WHAT THE EXERCISE ASKS
Your answer must be an exact copy of every record.

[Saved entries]
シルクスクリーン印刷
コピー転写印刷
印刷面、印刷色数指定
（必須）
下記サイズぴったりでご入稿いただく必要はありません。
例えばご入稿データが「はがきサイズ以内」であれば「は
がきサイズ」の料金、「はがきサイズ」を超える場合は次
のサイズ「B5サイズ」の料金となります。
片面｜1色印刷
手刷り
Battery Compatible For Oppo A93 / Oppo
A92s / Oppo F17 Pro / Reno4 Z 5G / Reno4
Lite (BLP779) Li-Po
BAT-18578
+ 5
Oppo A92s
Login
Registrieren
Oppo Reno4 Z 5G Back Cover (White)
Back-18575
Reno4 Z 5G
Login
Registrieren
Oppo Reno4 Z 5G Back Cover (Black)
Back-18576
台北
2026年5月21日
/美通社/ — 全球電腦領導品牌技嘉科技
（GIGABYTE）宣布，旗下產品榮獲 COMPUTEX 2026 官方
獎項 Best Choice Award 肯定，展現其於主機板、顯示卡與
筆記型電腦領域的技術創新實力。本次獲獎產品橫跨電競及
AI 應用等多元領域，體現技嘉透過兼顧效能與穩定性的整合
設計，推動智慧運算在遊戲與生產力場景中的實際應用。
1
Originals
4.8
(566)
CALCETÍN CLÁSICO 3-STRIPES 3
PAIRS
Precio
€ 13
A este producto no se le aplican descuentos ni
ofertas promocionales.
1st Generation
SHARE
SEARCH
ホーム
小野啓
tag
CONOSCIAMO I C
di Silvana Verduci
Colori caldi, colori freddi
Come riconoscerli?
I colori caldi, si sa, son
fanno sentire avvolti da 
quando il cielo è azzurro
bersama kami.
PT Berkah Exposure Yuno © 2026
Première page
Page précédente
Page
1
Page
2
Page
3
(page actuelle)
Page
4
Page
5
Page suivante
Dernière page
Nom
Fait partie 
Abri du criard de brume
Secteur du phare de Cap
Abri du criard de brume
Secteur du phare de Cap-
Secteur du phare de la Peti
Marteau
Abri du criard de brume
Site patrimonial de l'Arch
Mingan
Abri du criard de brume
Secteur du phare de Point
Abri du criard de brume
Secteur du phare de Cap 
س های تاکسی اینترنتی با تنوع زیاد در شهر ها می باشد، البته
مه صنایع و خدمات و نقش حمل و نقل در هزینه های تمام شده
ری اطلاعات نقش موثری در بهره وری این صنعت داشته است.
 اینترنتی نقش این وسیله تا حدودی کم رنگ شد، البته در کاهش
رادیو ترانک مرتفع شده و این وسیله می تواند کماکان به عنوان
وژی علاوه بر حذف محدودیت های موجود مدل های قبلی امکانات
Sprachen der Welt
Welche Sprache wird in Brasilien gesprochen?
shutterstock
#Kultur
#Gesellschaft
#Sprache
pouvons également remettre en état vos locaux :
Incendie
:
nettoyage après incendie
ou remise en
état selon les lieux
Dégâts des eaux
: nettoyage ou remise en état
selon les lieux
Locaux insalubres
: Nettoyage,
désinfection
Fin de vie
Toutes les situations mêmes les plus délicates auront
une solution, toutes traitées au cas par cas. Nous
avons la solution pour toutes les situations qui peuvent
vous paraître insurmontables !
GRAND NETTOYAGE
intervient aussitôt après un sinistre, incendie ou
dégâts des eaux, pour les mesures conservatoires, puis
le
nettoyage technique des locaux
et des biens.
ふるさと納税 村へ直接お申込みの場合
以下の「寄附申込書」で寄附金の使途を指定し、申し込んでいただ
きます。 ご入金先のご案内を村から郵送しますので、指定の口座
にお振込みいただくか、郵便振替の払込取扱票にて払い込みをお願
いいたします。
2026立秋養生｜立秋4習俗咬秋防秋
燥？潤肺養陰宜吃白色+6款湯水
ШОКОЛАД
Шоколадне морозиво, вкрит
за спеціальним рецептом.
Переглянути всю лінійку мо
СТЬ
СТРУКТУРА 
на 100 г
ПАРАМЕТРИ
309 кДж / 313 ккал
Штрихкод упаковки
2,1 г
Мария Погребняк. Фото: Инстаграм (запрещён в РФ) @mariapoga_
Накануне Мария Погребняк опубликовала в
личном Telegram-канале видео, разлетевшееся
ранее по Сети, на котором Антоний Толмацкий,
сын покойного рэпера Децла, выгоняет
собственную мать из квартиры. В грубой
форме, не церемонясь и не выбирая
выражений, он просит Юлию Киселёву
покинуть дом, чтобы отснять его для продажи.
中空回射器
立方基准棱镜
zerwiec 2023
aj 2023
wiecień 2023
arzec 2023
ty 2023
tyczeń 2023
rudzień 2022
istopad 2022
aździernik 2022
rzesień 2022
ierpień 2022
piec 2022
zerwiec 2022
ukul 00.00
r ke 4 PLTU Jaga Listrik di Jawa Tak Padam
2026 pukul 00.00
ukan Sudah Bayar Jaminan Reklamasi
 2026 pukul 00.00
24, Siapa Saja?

ANSWER BOX
シルクスクリーン印刷
コピー転写印刷
印刷面、印刷色数指定
（必須）
下記サイズぴったりでご入稿いただく必要はありません。
例えばご入稿データが「はがきサイズ以内」であれば「は
がきサイズ」の料金、「はがきサイズ」を超える場合は次
のサイズ「B5サイズ」の料金となります。
片面｜1色印刷
手刷り
Battery Compatible For Oppo A93 / Oppo
A92s / Oppo F17 Pro / Reno4 Z 5G / Reno4
Lite (BLP779) Li-Po
BAT-18578
+ 5
Oppo A92s
Login
Registrieren
Oppo Reno4 Z 5G Back Cover (White)
Back-18575
Reno4 Z 5G
Login
Registrieren
Oppo Reno4 Z 5G Back Cover (Black)
Back-18576
台北
2026年5月21日
/美通社/ — 全球電腦領導品牌技嘉科技
（GIGABYTE）宣布，旗下產品榮獲 COMPUTEX 2026 官方
獎項 Best Choice Award 肯定，展現其於主機板、顯示卡與
筆記型電腦領域的技術創新實力。本次獲獎產品橫跨電競及
AI 應用等多元領域，體現技嘉透過兼顧效能與穩定性的整合
設計，推動智慧運算在遊戲與生產力場景中的實際應用。
1
Originals
4.8
(566)
CALCETÍN CLÁSICO 3-STRIPES 3
PAIRS
Precio
€ 13
A este producto no se le aplican descuentos ni
ofertas promocionales.
1st Generation
SHARE
SEARCH
ホーム
小野啓
tag
CONOSCIAMO I C
di Silvana Verduci
Colori caldi, colori freddi
Come riconoscerli?
I colori caldi, si sa, son
fanno sentire avvolti da 
quando il cielo è azzurro
bersama kami.
PT Berkah Exposure Yuno © 2026
Première page
Page précédente
Page
1
Page
2
Page
3
(page actuelle)
Page
4
Page
5
Page suivante
Dernière page
Nom
Fait partie 
Abri du criard de brume
Secteur du phare de Cap
Abri du criard de brume
Secteur du phare de Cap-
Secteur du phare de la Peti
Marteau
Abri du criard de brume
Site patrimonial de l'Arch
Mingan
Abri du criard de brume
Secteur du phare de Point
Abri du criard de brume
Secteur du phare de Cap 
س های تاکسی اینترنتی با تنوع زیاد در شهر ها می باشد، البته
مه صنایع و خدمات و نقش حمل و نقل در هزینه های تمام شده
ری اطلاعات نقش موثری در بهره وری این صنعت داشته است.
 اینترنتی نقش این وسیله تا حدودی کم رنگ شد، البته در کاهش
رادیو ترانک مرتفع شده و این وسیله می تواند کماکان به عنوان
وژی علاوه بر حذف محدودیت های موجود مدل های قبلی امکانات
Sprachen der Welt
Welche Sprache wird in Brasilien gesprochen?
shutterstock
#Kultur
#Gesellschaft
#Sprache
pouvons également remettre en état vos locaux :
Incendie
:
nettoyage après incendie
ou remise en
état selon les lieux
Dégâts des eaux
: nettoyage ou remise en état
selon les lieux
Locaux insalubres
: Nettoyage,
désinfection
Fin de vie
Toutes les situations mêmes les plus délicates auront
une solution, toutes traitées au cas par cas. Nous
avons la solution pour toutes les situations qui peuvent
vous paraître insurmontables !
GRAND NETTOYAGE
intervient aussitôt après un sinistre, incendie ou
dégâts des eaux, pour les mesures conservatoires, puis
le
nettoyage technique des locaux
et des biens.
ふるさと納税 村へ直接お申込みの場合
以下の「寄附申込書」で寄附金の使途を指定し、申し込んでいただ
きます。 ご入金先のご案内を村から郵送しますので、指定の口座
にお振込みいただくか、郵便振替の払込取扱票にて払い込みをお願
いいたします。
2026立秋養生｜立秋4習俗咬秋防秋
燥？潤肺養陰宜吃白色+6款湯水
ШОКОЛАД
Шоколадне морозиво, вкрит
за спеціальним рецептом.
Переглянути всю лінійку мо
СТЬ
СТРУКТУРА 
на 100 г
ПАРАМЕТРИ
309 кДж / 313 ккал
Штрихкод упаковки
2,1 г
Мария Погребняк. Фото: Инстаграм (запрещён в РФ) @mariapoga_
Накануне Мария Погребняк опубликовала в
личном Telegram-канале видео, разлетевшееся
ранее по Сети, на котором Антоний Толмацкий,
сын покойного рэпера Децла, выгоняет
собственную мать из квартиры. В грубой
форме, не церемонясь и не выбирая
выражений, он просит Юлию Киселёву
покинуть дом, чтобы отснять его для продажи.
中空回射器
立方基准棱镜
zerwiec 2023
aj 2023
wiecień 2023
arzec 2023
ty 2023
tyczeń 2023
rudzień 2022
istopad 2022
aździernik 2022
rzesień 2022
ierpień 2022
piec 2022
zerwiec 2022
ukul 00.00
r ke 4 PLTU Jaga Listrik di Jawa Tak Padam
2026 pukul 00.00
ukan Sudah Bayar Jaminan Reklamasi
 2026 pukul 00.00
24, Siapa Saja?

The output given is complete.